◆ Stored items ◆
§

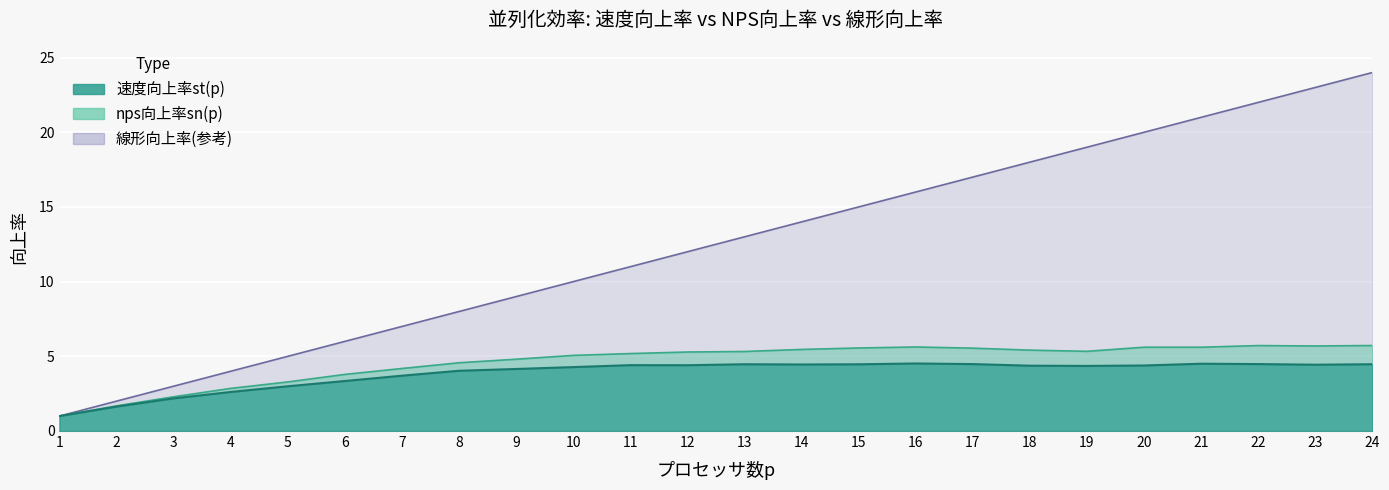

True or false: 線形向上率(参考) and nps向上率sn(p) intersect in this chart.

False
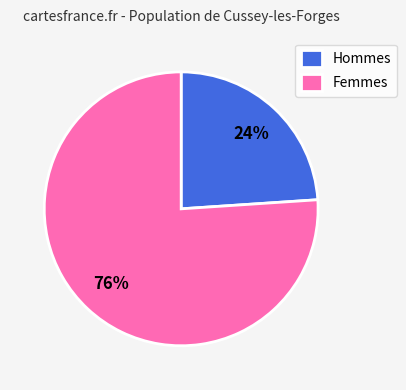

To the nearest percent, what is the average slice percentage?

50%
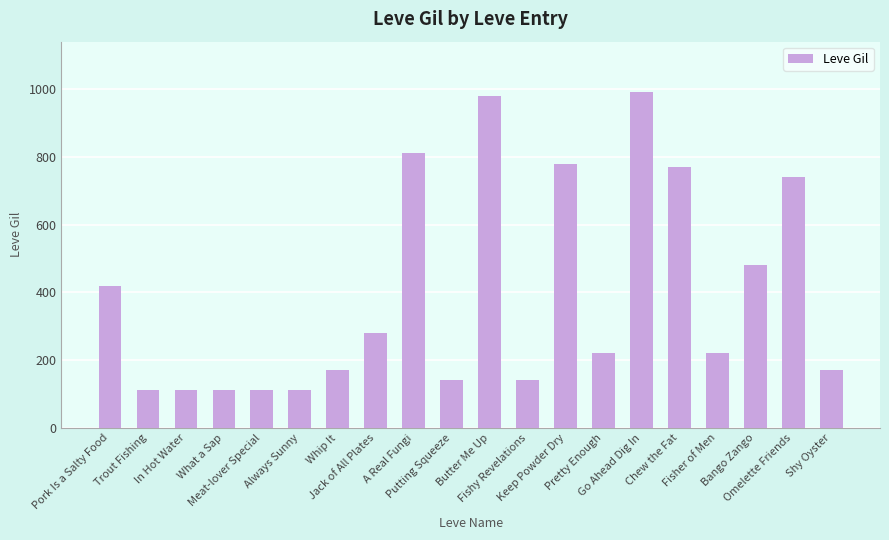

Does the chart contain any negative values?

No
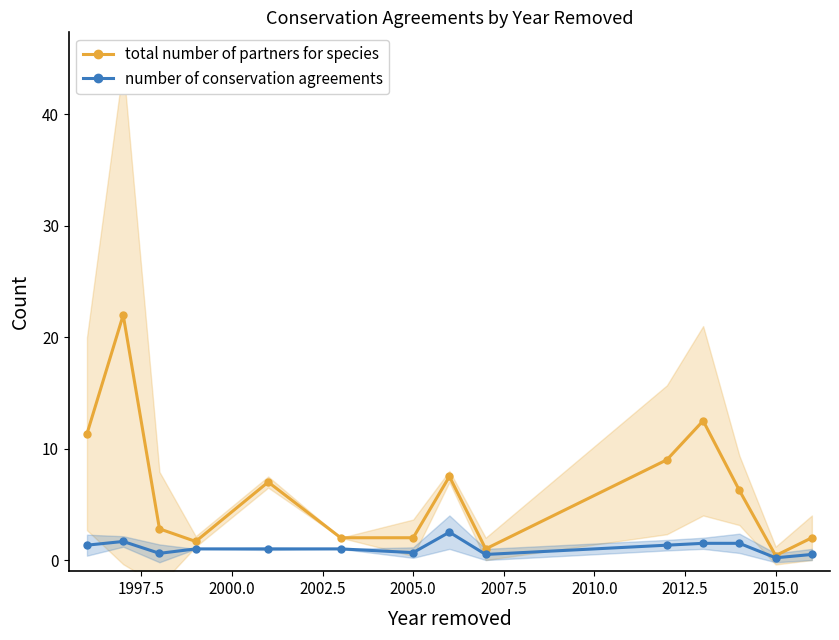

At how many categories does at least one series exceed 16?

1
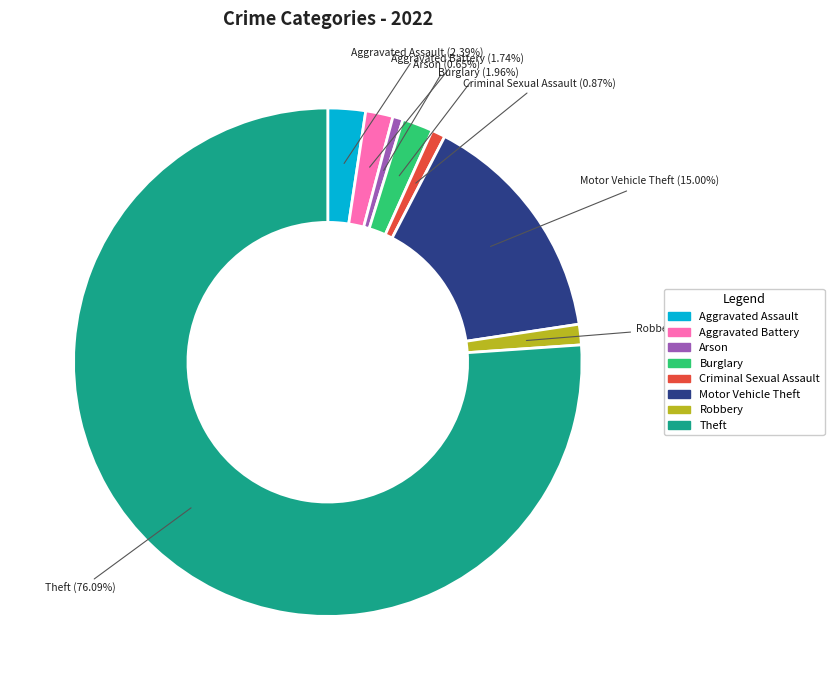

Between Criminal Sexual Assault and Aggravated Battery, which is larger?

Aggravated Battery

§

◆ WHAT YOU HAVE TO DO ◆
Reproduce every line of the records above word for word, omitting the pictures.

◆ EXERCISE OUTPUT ◆
True or false: 線形向上率(参考) and nps向上率sn(p) intersect in this chart.

False

To the nearest percent, what is the average slice percentage?

50%

Does the chart contain any negative values?

No

At how many categories does at least one series exceed 16?

1

Between Criminal Sexual Assault and Aggravated Battery, which is larger?

Aggravated Battery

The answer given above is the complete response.